#### [Directions for this task]
Copy the entries line for line, starting at their first line and ending with the line that contains "Corporate Review", including both of those lines.

· · · ·

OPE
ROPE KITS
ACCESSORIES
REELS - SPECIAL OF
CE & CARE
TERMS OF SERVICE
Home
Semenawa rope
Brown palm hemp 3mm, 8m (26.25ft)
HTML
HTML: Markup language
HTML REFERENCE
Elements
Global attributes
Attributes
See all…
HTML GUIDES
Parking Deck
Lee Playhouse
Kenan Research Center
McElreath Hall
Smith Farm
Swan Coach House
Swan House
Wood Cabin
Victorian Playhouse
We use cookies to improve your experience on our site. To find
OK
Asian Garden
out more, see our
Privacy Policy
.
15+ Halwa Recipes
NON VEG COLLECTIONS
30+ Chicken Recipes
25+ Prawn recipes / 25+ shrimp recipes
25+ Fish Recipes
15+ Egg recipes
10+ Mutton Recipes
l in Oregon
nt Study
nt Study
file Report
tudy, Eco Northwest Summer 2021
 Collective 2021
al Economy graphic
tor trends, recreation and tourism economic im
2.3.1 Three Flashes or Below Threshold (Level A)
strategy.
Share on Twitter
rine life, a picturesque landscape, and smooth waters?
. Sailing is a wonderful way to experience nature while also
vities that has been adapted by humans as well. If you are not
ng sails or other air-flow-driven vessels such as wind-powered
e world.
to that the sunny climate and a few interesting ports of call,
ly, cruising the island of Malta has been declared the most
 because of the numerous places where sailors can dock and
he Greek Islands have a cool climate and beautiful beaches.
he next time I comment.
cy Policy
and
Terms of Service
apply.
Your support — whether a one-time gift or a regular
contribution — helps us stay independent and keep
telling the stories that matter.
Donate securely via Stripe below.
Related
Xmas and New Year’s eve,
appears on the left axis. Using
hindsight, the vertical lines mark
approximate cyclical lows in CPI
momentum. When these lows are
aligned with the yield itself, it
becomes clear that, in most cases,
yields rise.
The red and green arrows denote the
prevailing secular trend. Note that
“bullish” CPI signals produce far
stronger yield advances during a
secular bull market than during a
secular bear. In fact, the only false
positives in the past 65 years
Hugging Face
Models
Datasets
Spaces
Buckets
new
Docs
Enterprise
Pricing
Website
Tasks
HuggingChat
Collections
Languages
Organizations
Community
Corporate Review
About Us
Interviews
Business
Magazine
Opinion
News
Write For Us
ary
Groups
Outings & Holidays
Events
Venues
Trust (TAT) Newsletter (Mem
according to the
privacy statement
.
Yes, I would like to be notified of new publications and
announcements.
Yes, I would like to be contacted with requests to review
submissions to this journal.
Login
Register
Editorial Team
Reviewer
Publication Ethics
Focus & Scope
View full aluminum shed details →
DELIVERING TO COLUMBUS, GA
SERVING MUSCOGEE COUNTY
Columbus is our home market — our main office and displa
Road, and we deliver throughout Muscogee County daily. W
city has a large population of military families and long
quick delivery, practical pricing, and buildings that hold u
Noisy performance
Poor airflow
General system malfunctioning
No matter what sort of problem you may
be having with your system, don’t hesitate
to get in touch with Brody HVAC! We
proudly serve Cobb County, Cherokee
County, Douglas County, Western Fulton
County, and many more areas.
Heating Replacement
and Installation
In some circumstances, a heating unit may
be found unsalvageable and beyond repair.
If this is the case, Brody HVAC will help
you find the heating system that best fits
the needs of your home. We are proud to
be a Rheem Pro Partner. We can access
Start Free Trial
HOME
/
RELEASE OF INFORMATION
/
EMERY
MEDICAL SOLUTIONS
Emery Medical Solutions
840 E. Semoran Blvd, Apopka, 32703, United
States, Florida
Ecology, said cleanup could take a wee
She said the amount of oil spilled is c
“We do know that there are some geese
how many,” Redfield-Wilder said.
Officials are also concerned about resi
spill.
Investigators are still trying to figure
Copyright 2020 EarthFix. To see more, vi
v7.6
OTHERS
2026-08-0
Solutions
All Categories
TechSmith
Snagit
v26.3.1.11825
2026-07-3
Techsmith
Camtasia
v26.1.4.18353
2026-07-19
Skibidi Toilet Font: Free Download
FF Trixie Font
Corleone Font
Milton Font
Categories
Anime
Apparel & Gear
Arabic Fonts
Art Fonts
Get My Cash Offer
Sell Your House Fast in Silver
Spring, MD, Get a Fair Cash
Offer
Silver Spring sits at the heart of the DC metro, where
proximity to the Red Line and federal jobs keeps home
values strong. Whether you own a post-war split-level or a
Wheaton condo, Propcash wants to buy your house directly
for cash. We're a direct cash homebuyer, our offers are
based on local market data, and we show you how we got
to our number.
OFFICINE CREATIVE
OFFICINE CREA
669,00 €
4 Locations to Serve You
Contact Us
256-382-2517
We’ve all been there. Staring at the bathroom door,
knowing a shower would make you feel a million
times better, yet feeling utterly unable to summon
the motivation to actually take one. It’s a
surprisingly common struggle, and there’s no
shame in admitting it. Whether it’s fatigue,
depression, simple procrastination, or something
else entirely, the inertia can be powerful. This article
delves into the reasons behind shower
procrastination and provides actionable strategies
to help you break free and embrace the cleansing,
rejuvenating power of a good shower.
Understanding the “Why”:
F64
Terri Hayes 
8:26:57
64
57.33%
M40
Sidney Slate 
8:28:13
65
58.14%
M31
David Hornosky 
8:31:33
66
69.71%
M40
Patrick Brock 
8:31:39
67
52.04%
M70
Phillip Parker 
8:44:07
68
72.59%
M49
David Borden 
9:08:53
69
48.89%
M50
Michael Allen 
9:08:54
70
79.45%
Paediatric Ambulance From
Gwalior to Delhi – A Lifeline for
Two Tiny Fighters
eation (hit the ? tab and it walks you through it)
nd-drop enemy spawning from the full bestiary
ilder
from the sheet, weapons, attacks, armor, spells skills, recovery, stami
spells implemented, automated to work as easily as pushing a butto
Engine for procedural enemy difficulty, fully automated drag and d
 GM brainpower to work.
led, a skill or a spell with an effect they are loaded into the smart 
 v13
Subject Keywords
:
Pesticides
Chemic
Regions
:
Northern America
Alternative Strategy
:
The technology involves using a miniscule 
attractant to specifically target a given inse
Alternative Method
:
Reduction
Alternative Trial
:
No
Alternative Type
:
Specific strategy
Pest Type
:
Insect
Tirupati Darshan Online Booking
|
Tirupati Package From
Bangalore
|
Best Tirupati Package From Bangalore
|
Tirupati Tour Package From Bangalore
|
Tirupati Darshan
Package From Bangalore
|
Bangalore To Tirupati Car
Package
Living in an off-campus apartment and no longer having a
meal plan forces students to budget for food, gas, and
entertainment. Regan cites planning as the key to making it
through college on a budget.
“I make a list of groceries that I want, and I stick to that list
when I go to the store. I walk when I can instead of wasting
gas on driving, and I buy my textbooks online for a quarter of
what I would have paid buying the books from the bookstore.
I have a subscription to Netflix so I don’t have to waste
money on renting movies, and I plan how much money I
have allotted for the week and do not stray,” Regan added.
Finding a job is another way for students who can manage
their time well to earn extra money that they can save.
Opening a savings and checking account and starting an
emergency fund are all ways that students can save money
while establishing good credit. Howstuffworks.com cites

· · · ·

#### [Output for this exercise]
OPE
ROPE KITS
ACCESSORIES
REELS - SPECIAL OF
CE & CARE
TERMS OF SERVICE
Home
Semenawa rope
Brown palm hemp 3mm, 8m (26.25ft)
HTML
HTML: Markup language
HTML REFERENCE
Elements
Global attributes
Attributes
See all…
HTML GUIDES
Parking Deck
Lee Playhouse
Kenan Research Center
McElreath Hall
Smith Farm
Swan Coach House
Swan House
Wood Cabin
Victorian Playhouse
We use cookies to improve your experience on our site. To find
OK
Asian Garden
out more, see our
Privacy Policy
.
15+ Halwa Recipes
NON VEG COLLECTIONS
30+ Chicken Recipes
25+ Prawn recipes / 25+ shrimp recipes
25+ Fish Recipes
15+ Egg recipes
10+ Mutton Recipes
l in Oregon
nt Study
nt Study
file Report
tudy, Eco Northwest Summer 2021
 Collective 2021
al Economy graphic
tor trends, recreation and tourism economic im
2.3.1 Three Flashes or Below Threshold (Level A)
strategy.
Share on Twitter
rine life, a picturesque landscape, and smooth waters?
. Sailing is a wonderful way to experience nature while also
vities that has been adapted by humans as well. If you are not
ng sails or other air-flow-driven vessels such as wind-powered
e world.
to that the sunny climate and a few interesting ports of call,
ly, cruising the island of Malta has been declared the most
 because of the numerous places where sailors can dock and
he Greek Islands have a cool climate and beautiful beaches.
he next time I comment.
cy Policy
and
Terms of Service
apply.
Your support — whether a one-time gift or a regular
contribution — helps us stay independent and keep
telling the stories that matter.
Donate securely via Stripe below.
Related
Xmas and New Year’s eve,
appears on the left axis. Using
hindsight, the vertical lines mark
approximate cyclical lows in CPI
momentum. When these lows are
aligned with the yield itself, it
becomes clear that, in most cases,
yields rise.
The red and green arrows denote the
prevailing secular trend. Note that
“bullish” CPI signals produce far
stronger yield advances during a
secular bull market than during a
secular bear. In fact, the only false
positives in the past 65 years
Hugging Face
Models
Datasets
Spaces
Buckets
new
Docs
Enterprise
Pricing
Website
Tasks
HuggingChat
Collections
Languages
Organizations
Community
Corporate Review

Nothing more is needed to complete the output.